His mother, Helen Zenith, has taken the lead in finding a donor. She started a Facebook page because, she says, people are turning to social media.
Paul Jacobs’ kidneys failed in 2010, as a result of polycystic kidney disease, which can be inherited. Direct family members are therefore not suitable donors. He went on dialysis three times a week.
Jacobs’ wife, Nellie, volunteered to donate a kidney, and after going through months of testing, they determined that she was compatible and an excellent match.
“We thought we were home-free for the next 20 years,” she says. “Unfortunately, two years ago, his transplanted kidney’s function was compromised by a rare effect of a virus.”

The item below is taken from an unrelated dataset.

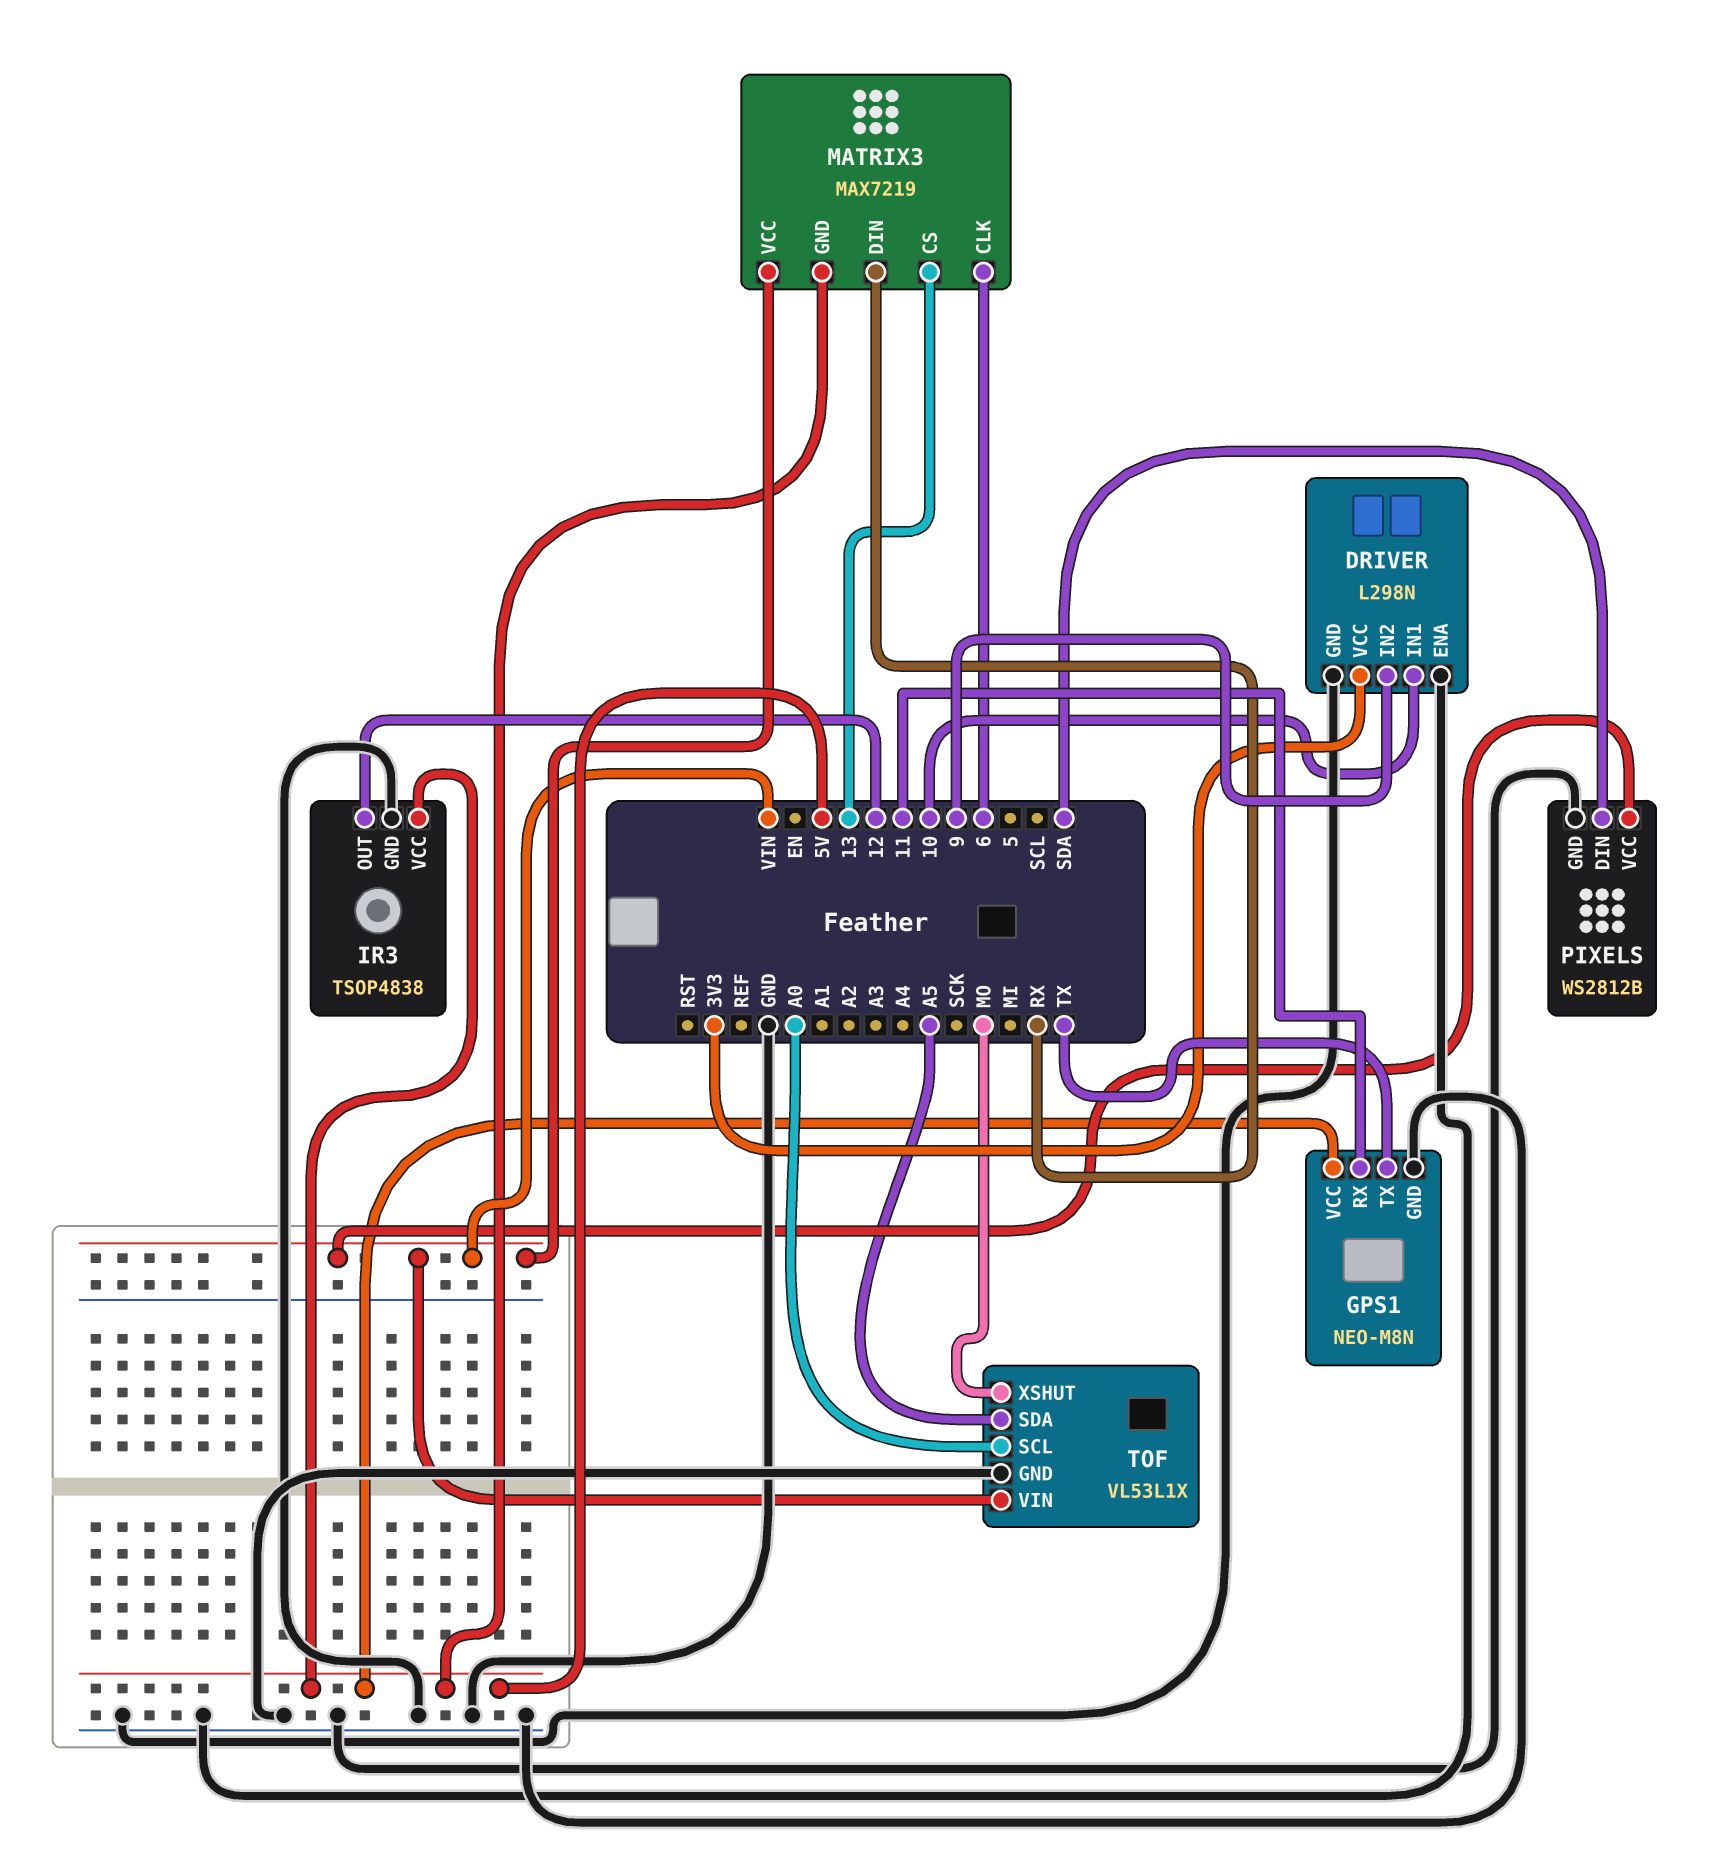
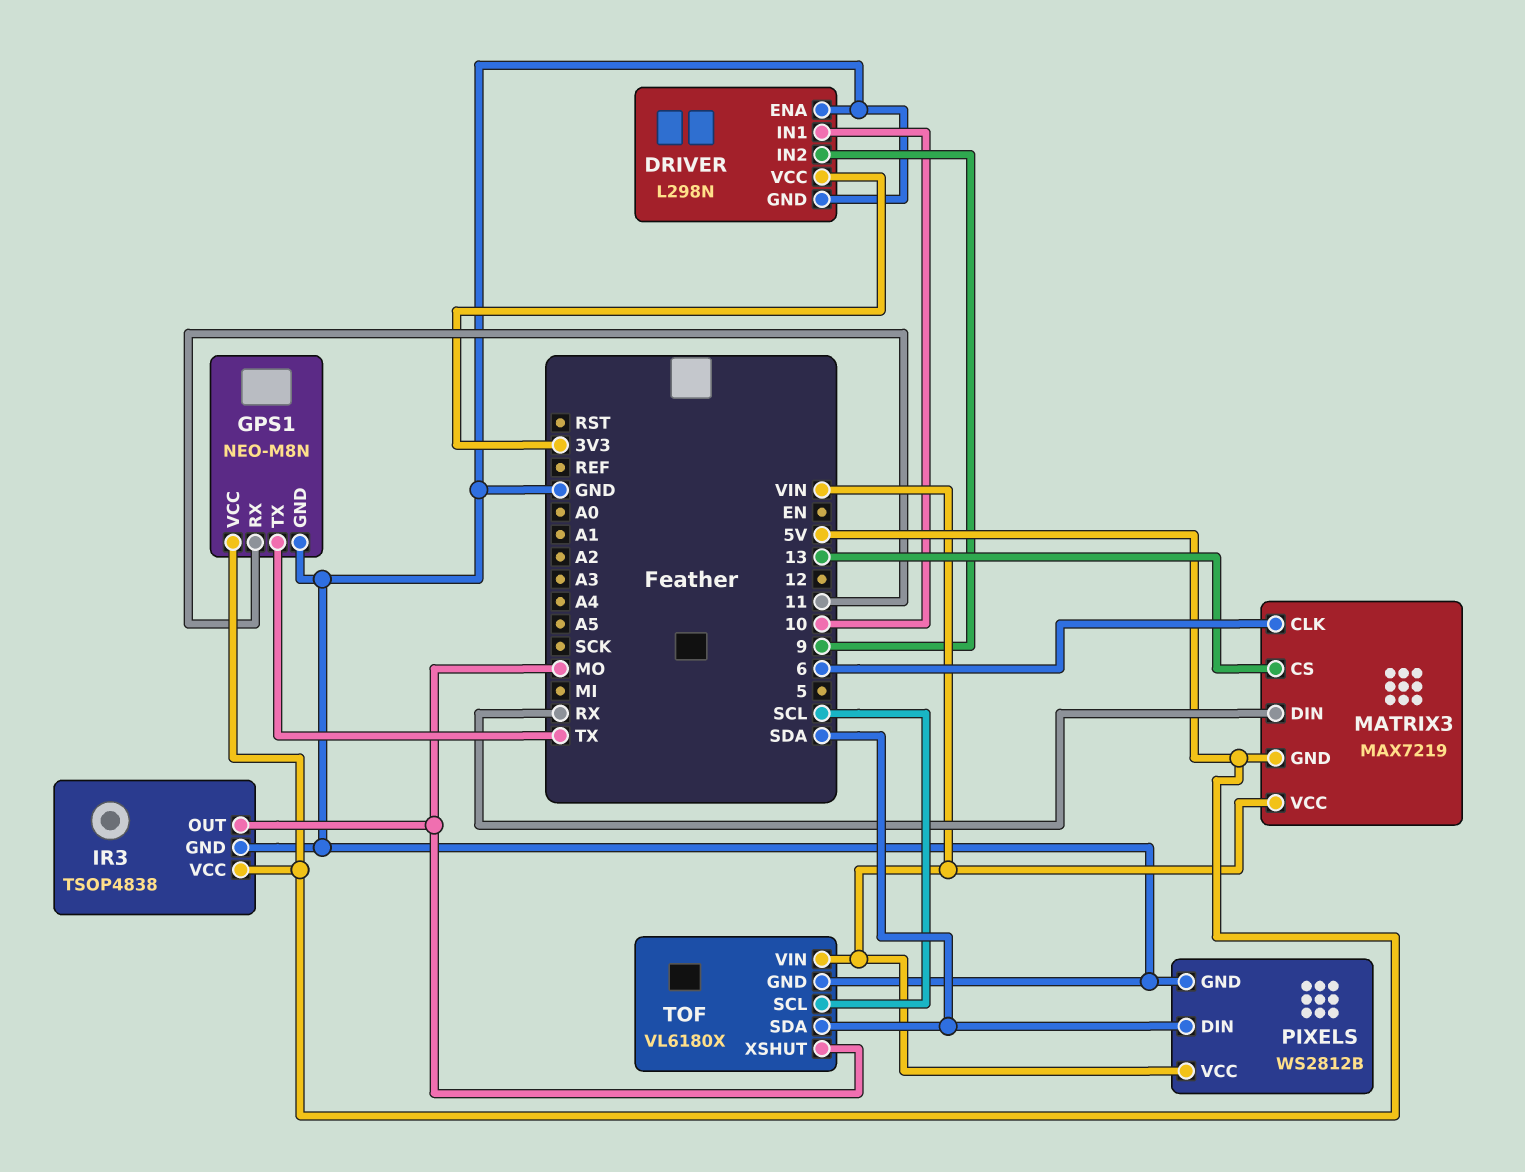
IR3 pin OUT: 12 -> MO
TOF: VL53L1X -> VL6180X
TOF pin SCL: A0 -> SCL
TOF pin SDA: A5 -> SDA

She notes that contrary to widespread belief, “there is no living kidney list in North America.”
Helen Zenith told The CJN that initially it was confusing to figure out the system in Toronto. “You can only apply for a kidney from a deceased donor after you are on dialysis. Zac, who is not on dialysis although his kidney function has dropped significantly, has already done a work-up and he’s been found to be transplant worthy, if a private donor can be found.”
In Ontario, she said, when someone goes on dialysis, he or she is “automatically” added to the bottom of the list of recipients, who typically have to wait seven to 10 years.
Jacobs, the father of four children and eight grandchildren, says he prays to be able to continue his work and to enjoy the freedom to come and go.
Nellie Jacobs told The CJN that “it’s time to create a living kidney registry. The outcome of living kidney donors is excellent. Our bodies are able to adjust and function quite well with only one kidney. I can attest to that.
“The well-being of the potential donor is never compromised for the sake of the recipient.”